Down to the last line, write out the entries below exactly and omit all pictures.

▶ [Records for this exercise]

##########

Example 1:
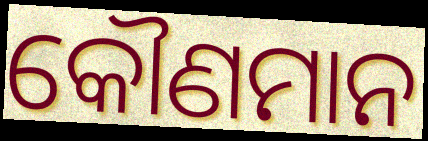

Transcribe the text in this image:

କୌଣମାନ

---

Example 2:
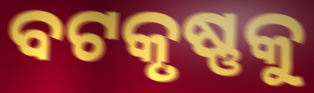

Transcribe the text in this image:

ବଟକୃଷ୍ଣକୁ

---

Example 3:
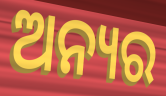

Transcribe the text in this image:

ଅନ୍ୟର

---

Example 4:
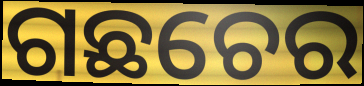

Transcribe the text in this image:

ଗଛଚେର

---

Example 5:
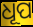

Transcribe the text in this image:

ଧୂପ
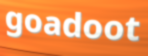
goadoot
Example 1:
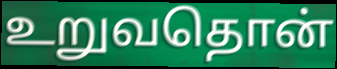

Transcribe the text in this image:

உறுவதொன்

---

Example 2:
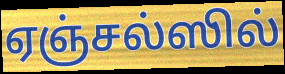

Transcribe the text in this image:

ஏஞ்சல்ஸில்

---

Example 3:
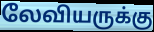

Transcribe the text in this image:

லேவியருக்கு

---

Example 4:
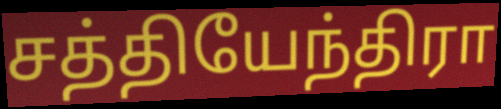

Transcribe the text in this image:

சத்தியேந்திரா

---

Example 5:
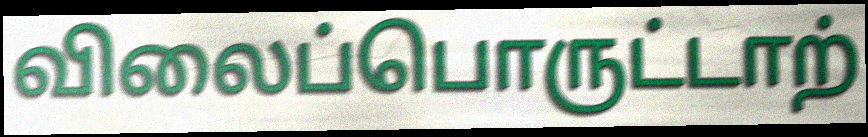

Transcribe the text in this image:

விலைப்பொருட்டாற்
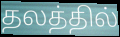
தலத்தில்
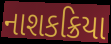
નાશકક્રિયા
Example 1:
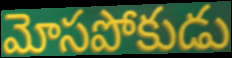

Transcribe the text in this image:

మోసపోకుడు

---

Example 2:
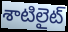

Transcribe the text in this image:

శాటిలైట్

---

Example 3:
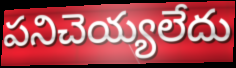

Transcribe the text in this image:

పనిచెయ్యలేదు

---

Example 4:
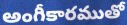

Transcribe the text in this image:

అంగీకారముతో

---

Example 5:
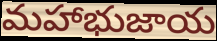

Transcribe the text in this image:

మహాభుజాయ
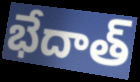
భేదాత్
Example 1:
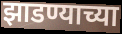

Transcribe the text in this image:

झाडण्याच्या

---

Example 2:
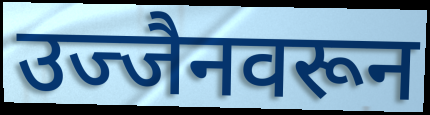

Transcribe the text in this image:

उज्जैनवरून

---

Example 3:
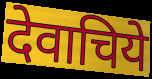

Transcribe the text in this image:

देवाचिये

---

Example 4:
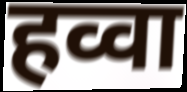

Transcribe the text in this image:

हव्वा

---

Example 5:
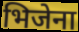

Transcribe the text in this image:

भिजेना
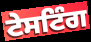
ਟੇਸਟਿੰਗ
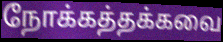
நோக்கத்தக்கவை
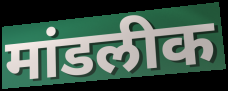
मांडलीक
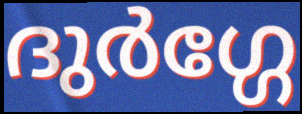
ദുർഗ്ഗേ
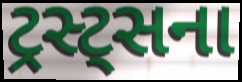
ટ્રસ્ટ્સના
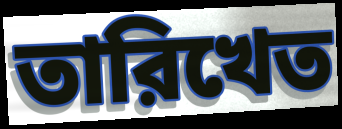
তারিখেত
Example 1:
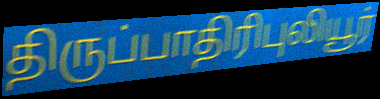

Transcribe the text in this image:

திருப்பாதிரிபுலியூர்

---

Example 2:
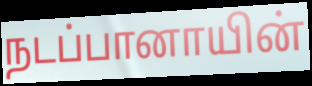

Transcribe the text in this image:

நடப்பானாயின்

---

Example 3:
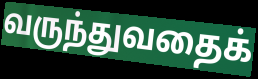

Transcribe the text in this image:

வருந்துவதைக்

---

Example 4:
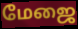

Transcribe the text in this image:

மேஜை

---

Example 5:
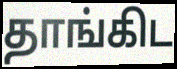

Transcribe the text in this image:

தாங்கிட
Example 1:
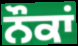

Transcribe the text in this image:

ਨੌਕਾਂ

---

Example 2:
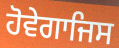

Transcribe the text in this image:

##########

▶ [Response to the exercise]
Example 1:

Transcribe the text in this image:

କୌଣମାନ

---

Example 2:

Transcribe the text in this image:

ବଟକୃଷ୍ଣକୁ

---

Example 3:

Transcribe the text in this image:

ଅନ୍ୟର

---

Example 4:

Transcribe the text in this image:

ଗଛଚେର

---

Example 5:

Transcribe the text in this image:

ଧୂପ
goadoot
Example 1:

Transcribe the text in this image:

உறுவதொன்

---

Example 2:

Transcribe the text in this image:

ஏஞ்சல்ஸில்

---

Example 3:

Transcribe the text in this image:

லேவியருக்கு

---

Example 4:

Transcribe the text in this image:

சத்தியேந்திரா

---

Example 5:

Transcribe the text in this image:

விலைப்பொருட்டாற்
தலத்தில்
નાશકક્રિયા
Example 1:

Transcribe the text in this image:

మోసపోకుడు

---

Example 2:

Transcribe the text in this image:

శాటిలైట్

---

Example 3:

Transcribe the text in this image:

పనిచెయ్యలేదు

---

Example 4:

Transcribe the text in this image:

అంగీకారముతో

---

Example 5:

Transcribe the text in this image:

మహాభుజాయ
భేదాత్
Example 1:

Transcribe the text in this image:

झाडण्याच्या

---

Example 2:

Transcribe the text in this image:

उज्जैनवरून

---

Example 3:

Transcribe the text in this image:

देवाचिये

---

Example 4:

Transcribe the text in this image:

हव्वा

---

Example 5:

Transcribe the text in this image:

भिजेना
ਟੇਸਟਿੰਗ
நோக்கத்தக்கவை
मांडलीक
ദുർഗ്ഗേ
ટ્રસ્ટ્સના
তারিখেত
Example 1:

Transcribe the text in this image:

திருப்பாதிரிபுலியூர்

---

Example 2:

Transcribe the text in this image:

நடப்பானாயின்

---

Example 3:

Transcribe the text in this image:

வருந்துவதைக்

---

Example 4:

Transcribe the text in this image:

மேஜை

---

Example 5:

Transcribe the text in this image:

தாங்கிட
Example 1:

Transcribe the text in this image:

ਨੌਕਾਂ

---

Example 2:

Transcribe the text in this image:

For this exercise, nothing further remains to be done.